### TASKS TO CARRY OUT
1. List every percentage figure in the article on COVID-19 and economic activity below, along with what each one measures.
2. Using the article on COVID-19 and economic activity, decide whether each statement is true. Answer yes or no, and quote the words that settle it.
(a) The mobility figures come from Google.
(b) Retail and restaurant traffic fell less in January than in December.
(c) Time spent in the workplace has been relatively stable since last June.
3. Extend the article on COVID-19 and economic activity, picking up after its final sentence.

### SOURCE TEXT
----------------

A long road ahead to return to normal | Retirement Income Channel

The impact of ongoing COVID-19 restrictions continues to affect economic activity, including elevated levels of unemployment, virtual learning for many students and closures of stores and restaurants. The second wave of regional lockdowns from late 2020 are slowly being lifted as vaccines gain scale and case numbers drop. Mobility data, however, shows how far off the economy remains from its pre-pandemic levels.

Economic Activity Still off

According to data from Google, total hours spent outside the home are down 13% from one year ago, a deterioration from the 8% decline we saw in September and October. Retail and restaurants are notable areas of weakness; January traffic was down 26% compared with last year, far worse than the year-over-year drop of 11% we saw as recently as December. Time spent in the workplace is down 28% since the pre-pandemic days of January 2020. That number has been relatively stable since last June, aside from a temporary drop around the holidays, which was probably driven more by vacations than COVID-19 shutdowns.

----------------

### DATASET
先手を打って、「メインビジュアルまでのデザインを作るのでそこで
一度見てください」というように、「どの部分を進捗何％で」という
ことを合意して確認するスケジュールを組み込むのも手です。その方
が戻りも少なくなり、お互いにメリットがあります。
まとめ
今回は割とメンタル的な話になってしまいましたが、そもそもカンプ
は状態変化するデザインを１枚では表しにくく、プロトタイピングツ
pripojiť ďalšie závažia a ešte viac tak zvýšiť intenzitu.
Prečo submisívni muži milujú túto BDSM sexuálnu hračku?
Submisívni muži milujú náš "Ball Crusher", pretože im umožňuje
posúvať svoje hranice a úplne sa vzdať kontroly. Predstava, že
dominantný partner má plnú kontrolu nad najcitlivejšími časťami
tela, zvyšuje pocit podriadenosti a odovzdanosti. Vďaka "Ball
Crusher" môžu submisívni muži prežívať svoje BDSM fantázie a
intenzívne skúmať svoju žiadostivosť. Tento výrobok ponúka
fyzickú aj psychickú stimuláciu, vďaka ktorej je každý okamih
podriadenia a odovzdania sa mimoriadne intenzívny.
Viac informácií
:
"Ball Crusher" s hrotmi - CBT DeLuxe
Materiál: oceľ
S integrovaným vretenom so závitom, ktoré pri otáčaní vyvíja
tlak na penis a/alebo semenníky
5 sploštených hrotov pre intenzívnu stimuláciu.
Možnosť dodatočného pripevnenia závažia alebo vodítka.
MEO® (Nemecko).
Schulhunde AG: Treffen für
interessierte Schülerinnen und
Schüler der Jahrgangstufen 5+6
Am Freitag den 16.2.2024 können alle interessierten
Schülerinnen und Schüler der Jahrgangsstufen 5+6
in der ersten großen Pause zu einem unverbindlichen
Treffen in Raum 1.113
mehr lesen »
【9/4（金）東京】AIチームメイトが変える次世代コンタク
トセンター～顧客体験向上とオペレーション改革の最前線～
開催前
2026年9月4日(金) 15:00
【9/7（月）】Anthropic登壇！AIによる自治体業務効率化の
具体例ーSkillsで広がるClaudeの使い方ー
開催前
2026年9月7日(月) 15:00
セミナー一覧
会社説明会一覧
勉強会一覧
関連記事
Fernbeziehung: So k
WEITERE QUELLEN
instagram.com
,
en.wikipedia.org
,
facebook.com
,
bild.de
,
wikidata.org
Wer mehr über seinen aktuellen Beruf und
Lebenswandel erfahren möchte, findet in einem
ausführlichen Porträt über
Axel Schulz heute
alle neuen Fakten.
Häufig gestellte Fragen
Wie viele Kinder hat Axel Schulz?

----------------

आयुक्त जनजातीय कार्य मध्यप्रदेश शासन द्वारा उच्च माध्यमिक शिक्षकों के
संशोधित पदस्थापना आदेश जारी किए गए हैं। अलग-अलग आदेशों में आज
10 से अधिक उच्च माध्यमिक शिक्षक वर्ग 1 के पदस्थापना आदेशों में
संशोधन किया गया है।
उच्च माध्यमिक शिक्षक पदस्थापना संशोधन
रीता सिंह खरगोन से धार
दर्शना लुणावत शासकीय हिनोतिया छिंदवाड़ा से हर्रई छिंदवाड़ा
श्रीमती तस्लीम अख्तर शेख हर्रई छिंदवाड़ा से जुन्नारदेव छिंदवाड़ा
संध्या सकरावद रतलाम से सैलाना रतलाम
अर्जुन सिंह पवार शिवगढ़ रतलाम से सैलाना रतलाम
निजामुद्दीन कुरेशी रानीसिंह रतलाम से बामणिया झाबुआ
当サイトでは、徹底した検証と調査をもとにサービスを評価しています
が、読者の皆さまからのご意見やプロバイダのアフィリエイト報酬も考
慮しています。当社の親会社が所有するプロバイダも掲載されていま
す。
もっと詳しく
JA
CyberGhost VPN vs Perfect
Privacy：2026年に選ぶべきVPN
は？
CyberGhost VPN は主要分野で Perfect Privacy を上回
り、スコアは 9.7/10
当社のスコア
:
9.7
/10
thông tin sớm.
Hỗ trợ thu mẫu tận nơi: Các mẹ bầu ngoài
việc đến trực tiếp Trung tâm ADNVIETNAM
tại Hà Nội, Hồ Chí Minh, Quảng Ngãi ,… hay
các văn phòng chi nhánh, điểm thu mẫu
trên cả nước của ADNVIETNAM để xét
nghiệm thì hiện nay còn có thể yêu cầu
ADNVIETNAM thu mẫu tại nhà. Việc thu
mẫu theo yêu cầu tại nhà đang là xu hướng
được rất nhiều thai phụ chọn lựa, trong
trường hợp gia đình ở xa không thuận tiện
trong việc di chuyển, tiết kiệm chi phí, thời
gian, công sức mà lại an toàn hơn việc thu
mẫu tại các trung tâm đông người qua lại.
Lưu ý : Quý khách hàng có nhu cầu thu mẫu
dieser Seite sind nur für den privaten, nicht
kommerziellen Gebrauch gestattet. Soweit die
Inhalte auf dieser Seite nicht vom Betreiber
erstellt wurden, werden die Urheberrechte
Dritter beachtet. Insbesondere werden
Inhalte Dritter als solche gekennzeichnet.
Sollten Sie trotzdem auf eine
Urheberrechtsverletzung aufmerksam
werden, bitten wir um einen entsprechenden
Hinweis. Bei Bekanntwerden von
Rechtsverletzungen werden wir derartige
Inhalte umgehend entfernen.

----------------

### YOUR WRITTEN ANSWERS
1.
- 13%: the drop in total hours spent outside the home compared with one year ago
- 8%: the decline in hours outside the home seen in September and October
- 26%: the drop in January retail and restaurant traffic compared with last year
- 11%: the year-over-year drop in retail and restaurant traffic seen in December
- 28%: the drop in time spent in the workplace since January 2020

2.
(a) Yes: "According to data from Google"
(b) No: "January traffic was down 26% compared with last year, far worse than the year-over-year drop of 11% we saw as recently as December"
(c) Yes: "That number has been relatively stable since last June"

3.
It’s difficult to predict the trajectory of the recovery given several factors still affecting economic activity. The rollout of the vaccine and continued declines in positive case numbers will influence the timing of business reopenings, office workers returning to work and willingness of consumers to head to stores and restaurants. Additionally, it will likely be months until we can determine the permanent impact of the lockdowns, including increasingly flexible work schedules and permanent closures of many retail locations and restaurants. This uncertainty makes forecasting and planning by corporate executives extraordinarily difficult.